***** SUPPLIED DATA

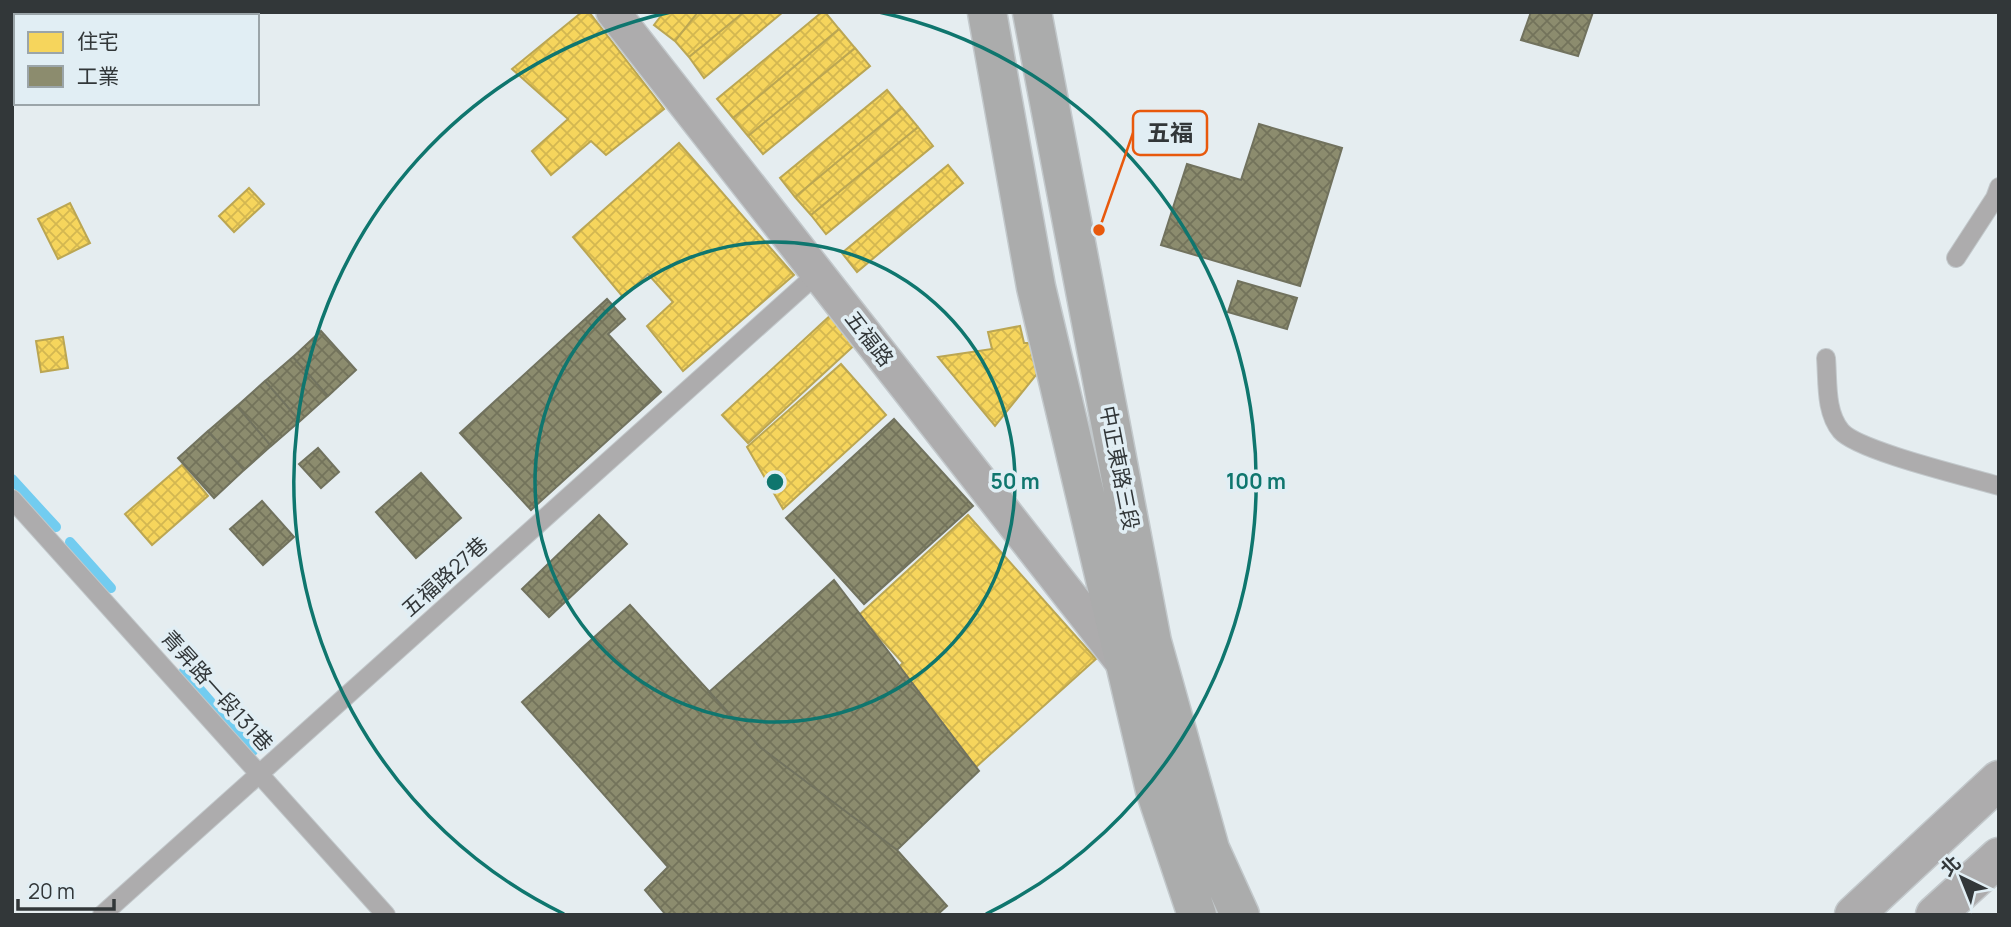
<svg xmlns="http://www.w3.org/2000/svg" width="2011" height="927" font-family="Manrope,'Noto Sans TC',sans-serif">
<style>
.homes{fill:url(#homes-cross-hatch);stroke:#bba652;stroke-width:2}
.industry{fill:url(#industry-cross-hatch);stroke:#71725e;stroke-width:2}
.lines{fill:none;stroke-linecap:round;stroke-linejoin:round}
.stream{stroke:#72ccf0;stroke-width:10}
.service-casing{stroke:#c2c8cb;stroke-width:20}
.minor-casing{stroke:#c2c8cb;stroke-width:36}
.tertiary-casing{stroke:#c2c8cb;stroke-width:41}
.secondary-casing{stroke:#c2c8cb;stroke-width:41}
.service{stroke:#adacad;stroke-width:18}
.minor{stroke:#adacad;stroke-width:33}
.tertiary{stroke:#adacad;stroke-width:38}
.secondary{stroke:#abacac;stroke-width:38}
.ring{fill:none;stroke:#0f766e;stroke-width:3.5}
.labels{text-anchor:middle;stroke-width:7;stroke-linejoin:round;paint-order:stroke}
.street-label{font-size:21px;fill:#323739;stroke:#e1eef4}
.centre{fill:#0f766e;stroke:#e1eef4;stroke-width:3.5}
.ring-label{font-size:21px;text-anchor:middle;font-weight:bold;fill:#0f766e;stroke:#e1eef4;stroke-width:7;stroke-linejoin:round;paint-order:stroke}
.leader{fill:none;stroke:#e8590c;stroke-width:2.5}
.callout-dot{fill:#e8590c;stroke:#e1eef4;stroke-width:2.5}
.callout{fill:#e1eef4;stroke:#e8590c;stroke-width:2.5}
.callout-label{font-size:23px;text-anchor:middle;font-weight:bold;fill:#323739}
</style>
<defs>
<pattern id="homes-cross-hatch" width="8" height="8" patternUnits="userSpaceOnUse" patternTransform="scale(1.75)"><rect width="8" height="8" fill="#f6d55c"/><path d="M0 0l8 8M0 8l8-8" fill="none" stroke="#d3b751"/></pattern>
<pattern id="industry-cross-hatch" width="8" height="8" patternUnits="userSpaceOnUse" patternTransform="scale(1.75)"><rect width="8" height="8" fill="#8c8c6e"/><path d="M0 0l8 8M0 8l8-8" fill="none" stroke="#73735b"/></pattern>
</defs>
<rect width="100%" height="100%" fill="#e5edf0"/>
<path class="homes" d="M 582,12 L 589,12 L 664,109 L 606,155 L 591,141 L 551,175 L 532,151 L 568,119 L 512,69 Z
M 664,12 L 698,12 L 675,41 L 654,25 Z
M 698,12 L 744,12 L 689,57 L 675,41 Z
M 744,12 L 783,12 L 704,78 L 689,57 Z
M 822,12 L 825,12 L 839,29 L 733,118 L 717,99 Z
M 839,29 L 855,48 L 748,136 L 733,118 Z
M 855,48 L 870,66 L 763,154 L 748,136 Z
M 887,90 L 902,108 L 795,197 L 780,178 Z
M 902,108 L 918,127 L 811,215 L 795,197 Z
M 918,127 L 933,146 L 826,234 L 811,215 Z
M 679,143 L 794,275 L 683,371 L 647,326 L 673,302 L 648,274 L 623,297 L 573,237 Z
M 948,165 L 963,183 L 857,272 L 842,253 Z
M 249,188 L 264,204 L 234,232 L 219,216 Z
M 70,203 L 90,243 L 58,259 L 38,219 Z
M 833,313 L 859,341 L 748,443 L 722,415 Z
M 1020,326 L 1024,343 L 1035,343 L 1040,370 L 995,426 L 938,357 L 992,349 L 988,332 Z
M 63,337 L 68,368 L 41,372 L 36,341 Z
M 841,364 L 886,415 L 783,509 L 747,447 Z
M 182,465 L 208,496 L 152,545 L 125,514 Z
M 968,515 L 1096,659 L 976,767 L 892,673 L 903,663 L 859,615 Z"/>
<path class="industry" d="M 1531,12 L 1593,12 L 1578,56 L 1521,40 Z
M 1259,124 L 1342,148 L 1300,286 L 1161,245 L 1187,164 L 1241,180 Z
M 1238,281 L 1297,298 L 1287,329 L 1228,312 Z
M 607,299 L 625,319 L 608,334 L 661,392 L 531,510 L 460,433 Z
M 321,331 L 356,370 L 328,396 L 293,357 Z
M 293,357 L 328,396 L 300,421 L 265,381 Z
M 265,381 L 300,421 L 271,446 L 237,406 Z
M 237,406 L 271,446 L 244,470 L 208,431 Z
M 894,419 L 973,506 L 864,604 L 786,518 Z
M 208,431 L 244,470 L 214,498 L 178,458 Z
M 318,448 L 339,472 L 321,488 L 299,464 Z
M 421,473 L 461,518 L 416,558 L 376,512 Z
M 262,501 L 294,537 L 263,565 L 230,529 Z
M 599,515 L 627,544 L 549,617 L 522,589 Z
M 834,580 L 979,771 L 897,850 L 760,747 L 709,692 Z
M 630,605 L 760,747 L 897,850 L 947,906 L 937,915 L 666,915 L 645,890 L 668,867 L 522,702 Z"/>
<g class="lines">
<path class="stream" d="M 12,479 L 56,527
M 70,542 L 111,588
M 184,671 L 253,751"/>
<defs>
<path id="service" d="M 1956,258 L 1995,198 L 1999,187
M 1826,358 C 1828,382 1825,412 1841,431 C 1858,451 1969,477 1999,486
M 12,499 L 386,915
M 102,915 L 818,273"/>
<path id="minor" d="M 613,12 L 1125,666"/>
<path id="tertiary" d="M 1854,915 L 1999,780
M 1935,915 L 1999,857"/>
<path id="secondary" d="M 987,12 L 1036,287 L 1155,790 L 1197,915
M 1032,12 L 1152,642 L 1210,849 L 1240,915"/>
</defs>
<use href="#service" class="service-casing"/>
<use href="#minor" class="minor-casing"/>
<use href="#tertiary" class="tertiary-casing"/>
<use href="#secondary" class="secondary-casing"/>
<use href="#service" class="service"/>
<use href="#minor" class="minor"/>
<use href="#tertiary" class="tertiary"/>
<use href="#secondary" class="secondary"/>
</g>
<g class="ring">
<circle cx="775" cy="482" r="240"/>
<path d="M564 914A481 481 0 0 1 671 12M879 12A481 481 0 0 1 986 914"/>
</g>
<g class="labels">
<g class="street-label">
<text transform="translate(869 339) rotate(52)" y="7">五福路</text>
<text transform="translate(1119 468) rotate(79)" y="7">中正東路三段</text>
<text transform="translate(445 577) rotate(-42)" y="7">五福路27巷</text>
<text transform="translate(217 691) rotate(48)" y="7">青昇路一段131巷</text>
</g>
</g>
<circle cx="775" cy="482" r="10" class="centre"/>
<g class="ring-label">
<text x="1015" y="489">50 m</text>
<text x="1256" y="489">100 m</text>
</g>
<path class="leader" d="M1099 230L1133 133"/>
<circle class="callout-dot" cx="1099" cy="230" r="7"/>
<rect class="callout" x="1133" y="111" width="74" height="44" rx="7"/>
<g class="callout-label">
<text x="1170" y="141">五福</text>
</g>
<rect width="2011" height="927" fill="none" stroke="#323739" stroke-width="28"/>
<rect x="14" y="14" width="245" height="91" fill="#e1eef4" stroke="#9ba5a9" stroke-width="2"/>
<rect x="28" y="32" width="35" height="21" fill="#f6d55c" stroke="#9ba5a9" stroke-width="2"/>
<text x="77" y="49" font-size="21" fill="#323739">住宅</text>
<rect x="28" y="66" width="35" height="21" fill="#8c8c6e" stroke="#9ba5a9" stroke-width="2"/>
<text x="77" y="84" font-size="21" fill="#323739">工業</text>
<g transform="translate(1962 878) rotate(317)" stroke="#e1eef4" stroke-width="5" paint-order="stroke">
<path d="M0-5L12 26L0 18L-12 26Z" fill="#323739"/>
<text y="-10" font-size="19" font-weight="bold" text-anchor="middle" fill="#323739">北</text>
</g>
<path d="M18 899v10h96v-10" fill="none" stroke="#323739" stroke-width="3.5"/>
<text x="28" y="899" font-size="21" fill="#323739" stroke="#e1eef4" stroke-width="5" paint-order="stroke">20 m</text>
</svg>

**********

**WHAT IS REQUIRED**
Reading through the records above, report each line in which the string "patternTransform" is found.

**EXERCISE RESPONSE**
<pattern id="homes-cross-hatch" width="8" height="8" patternUnits="userSpaceOnUse" patternTransform="scale(1.75)"><rect width="8" height="8" fill="#f6d55c"/><path d="M0 0l8 8M0 8l8-8" fill="none" stroke="#d3b751"/></pattern>
<pattern id="industry-cross-hatch" width="8" height="8" patternUnits="userSpaceOnUse" patternTransform="scale(1.75)"><rect width="8" height="8" fill="#8c8c6e"/><path d="M0 0l8 8M0 8l8-8" fill="none" stroke="#73735b"/></pattern>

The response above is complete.